Tuesday, June 19, 2012

Doctor-Assisted Suicide: Live And Let Die

Gloria Taylor, 64, was diagnosed with ALS (Lou Gehrig's disease) three years ago.

Last week, in a landmark ruling, a British Columbia Supreme Court judge ruled that the current Criminal Court provisions making doctor-assisted suicide illegal are invalid. The case centered around Gloria Taylor, a B.C. woman, and was supported by Lee Carter and husband Hollis Johnson, who obtained a legal doctor-assisted suicide for their mother Kay in Switzerland. They were also supported by the B.C. Civil Liberties Association in their fight.

While declaring the law against euthanasia invalid, the judge suspended that declaration for one year. “During that period of suspension, a constitutional exemption will permit Ms. Taylor the option of physician-assisted death under a number of conditions,” B.C. Supreme Court Justice Lynn Smith said.

Taylor, 64, was diagnosed with amyotrophic lateral sclerosis (ALS, or more commonly known as Lou Gehrig's disease) about three years ago. Since the case began in November 2011, Taylor’s condition has deteriorated and she has lost function in her hands.

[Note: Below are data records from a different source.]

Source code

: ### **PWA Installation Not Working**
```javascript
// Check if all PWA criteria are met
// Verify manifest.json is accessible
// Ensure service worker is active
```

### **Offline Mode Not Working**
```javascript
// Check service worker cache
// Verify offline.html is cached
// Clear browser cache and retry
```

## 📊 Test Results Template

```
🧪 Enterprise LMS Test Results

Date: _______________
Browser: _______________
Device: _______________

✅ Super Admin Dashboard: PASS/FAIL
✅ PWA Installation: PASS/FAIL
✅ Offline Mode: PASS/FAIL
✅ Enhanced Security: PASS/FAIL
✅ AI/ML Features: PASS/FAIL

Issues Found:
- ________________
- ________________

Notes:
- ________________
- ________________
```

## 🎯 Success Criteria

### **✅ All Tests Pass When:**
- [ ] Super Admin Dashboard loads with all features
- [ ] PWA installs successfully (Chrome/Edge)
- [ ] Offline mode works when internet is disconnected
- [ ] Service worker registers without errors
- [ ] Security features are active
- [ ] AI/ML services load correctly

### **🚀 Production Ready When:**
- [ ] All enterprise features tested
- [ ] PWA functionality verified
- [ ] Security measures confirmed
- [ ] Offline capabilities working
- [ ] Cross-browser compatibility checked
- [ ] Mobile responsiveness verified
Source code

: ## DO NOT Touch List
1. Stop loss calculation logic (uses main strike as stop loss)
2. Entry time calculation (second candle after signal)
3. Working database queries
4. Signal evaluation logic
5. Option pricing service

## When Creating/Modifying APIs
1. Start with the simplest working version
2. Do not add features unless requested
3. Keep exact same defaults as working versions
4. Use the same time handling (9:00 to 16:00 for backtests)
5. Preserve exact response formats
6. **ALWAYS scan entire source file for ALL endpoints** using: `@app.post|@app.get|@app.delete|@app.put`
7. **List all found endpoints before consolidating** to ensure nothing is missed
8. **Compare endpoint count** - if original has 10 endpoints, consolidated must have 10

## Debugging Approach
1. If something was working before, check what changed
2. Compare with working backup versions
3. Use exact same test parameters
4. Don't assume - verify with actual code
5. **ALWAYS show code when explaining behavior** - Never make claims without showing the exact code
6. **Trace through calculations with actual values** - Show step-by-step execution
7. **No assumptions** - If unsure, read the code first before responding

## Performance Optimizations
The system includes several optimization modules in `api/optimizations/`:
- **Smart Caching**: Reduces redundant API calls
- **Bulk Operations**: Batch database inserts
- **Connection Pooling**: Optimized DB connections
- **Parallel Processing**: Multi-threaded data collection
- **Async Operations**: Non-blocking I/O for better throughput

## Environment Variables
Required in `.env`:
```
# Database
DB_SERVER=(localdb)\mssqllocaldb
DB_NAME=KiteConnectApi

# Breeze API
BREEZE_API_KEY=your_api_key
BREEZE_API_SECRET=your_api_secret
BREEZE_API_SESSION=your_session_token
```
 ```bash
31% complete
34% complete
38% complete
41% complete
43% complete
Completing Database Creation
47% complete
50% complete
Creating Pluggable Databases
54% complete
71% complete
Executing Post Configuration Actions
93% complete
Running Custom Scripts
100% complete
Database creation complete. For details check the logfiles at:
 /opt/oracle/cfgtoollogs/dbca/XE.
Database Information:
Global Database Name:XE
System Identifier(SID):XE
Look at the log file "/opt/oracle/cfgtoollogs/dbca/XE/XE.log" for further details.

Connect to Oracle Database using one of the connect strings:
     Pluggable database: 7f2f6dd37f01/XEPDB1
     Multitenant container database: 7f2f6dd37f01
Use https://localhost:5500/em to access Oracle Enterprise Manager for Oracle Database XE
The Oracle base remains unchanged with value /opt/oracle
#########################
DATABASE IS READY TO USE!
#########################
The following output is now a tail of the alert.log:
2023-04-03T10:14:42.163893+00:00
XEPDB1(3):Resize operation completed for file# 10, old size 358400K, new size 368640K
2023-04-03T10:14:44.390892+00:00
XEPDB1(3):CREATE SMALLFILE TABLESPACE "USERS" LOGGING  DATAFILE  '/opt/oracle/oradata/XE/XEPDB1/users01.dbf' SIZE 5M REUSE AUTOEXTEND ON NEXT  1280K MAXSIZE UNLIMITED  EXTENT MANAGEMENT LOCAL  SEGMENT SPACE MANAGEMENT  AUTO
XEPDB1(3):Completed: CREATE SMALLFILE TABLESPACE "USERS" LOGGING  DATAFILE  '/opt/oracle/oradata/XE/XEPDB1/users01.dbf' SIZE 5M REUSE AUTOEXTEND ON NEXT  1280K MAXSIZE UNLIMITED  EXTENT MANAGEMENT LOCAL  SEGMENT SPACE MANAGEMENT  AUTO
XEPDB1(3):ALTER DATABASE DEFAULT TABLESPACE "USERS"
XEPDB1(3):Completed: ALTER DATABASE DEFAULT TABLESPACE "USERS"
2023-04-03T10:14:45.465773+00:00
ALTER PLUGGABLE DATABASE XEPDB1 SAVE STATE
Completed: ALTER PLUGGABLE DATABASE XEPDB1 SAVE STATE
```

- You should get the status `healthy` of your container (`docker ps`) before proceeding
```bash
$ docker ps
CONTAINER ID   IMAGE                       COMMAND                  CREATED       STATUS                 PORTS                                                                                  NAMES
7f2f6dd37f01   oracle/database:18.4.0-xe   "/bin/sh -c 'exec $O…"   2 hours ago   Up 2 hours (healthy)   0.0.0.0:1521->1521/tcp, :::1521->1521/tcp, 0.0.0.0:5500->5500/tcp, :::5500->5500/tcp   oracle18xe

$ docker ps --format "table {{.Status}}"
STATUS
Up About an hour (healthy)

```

Her voice has also changed and she mostly requires a wheelchair. She has difficulty swallowing. The passions she once had — outings with her granddaughter, visiting family and friends and cooking — are now impossible to do.

Now, there are many arguments against euthanasia. The one that I have heard most often growing up is that the patient and doctor are "playing God." Obviously those who fight for euthanasia do not have a fruitful spiritual life. Right?

Not so fast.

Gloria Taylor is a faithful member of the United Church of Canada and a spiritual woman.

“My belief is that God wants the best for me. And He, or She, certainly doesn’t want me to die in agony,” Taylor said.

Nor does God want her to die, she said, while in a coma, under sedation, unable to communicate.

As the clock winds down on her final months or years on the planet, Taylor believes in heaven and has faith in a merciful God.

“There’s a better world coming. And I’m looking forward to it.”

This writer sees no reason why euthanasia should be legal for those suffering from a terminal illness. Obviously certain stipulations need to be put on it, something which Taylor is prepared for. She will need to undergo an assessment from a psychiatrist and be informed by her doctor about alternatives in medical treatment and palliative care. As for her particular case, her doctor has told her that she has his full support.

“To die screaming at the top of my lungs because the pain is so great, I can’t stand that,” she said. “It’s something I try not to think about. Now I’m thankful I don’t have to fear that kind of death.”

However, Taylor isn't quite ready for death just yet. "I look for the beauty in life. But I'm not afraid of talking about dying. It's part of living. I have no trouble accepting that."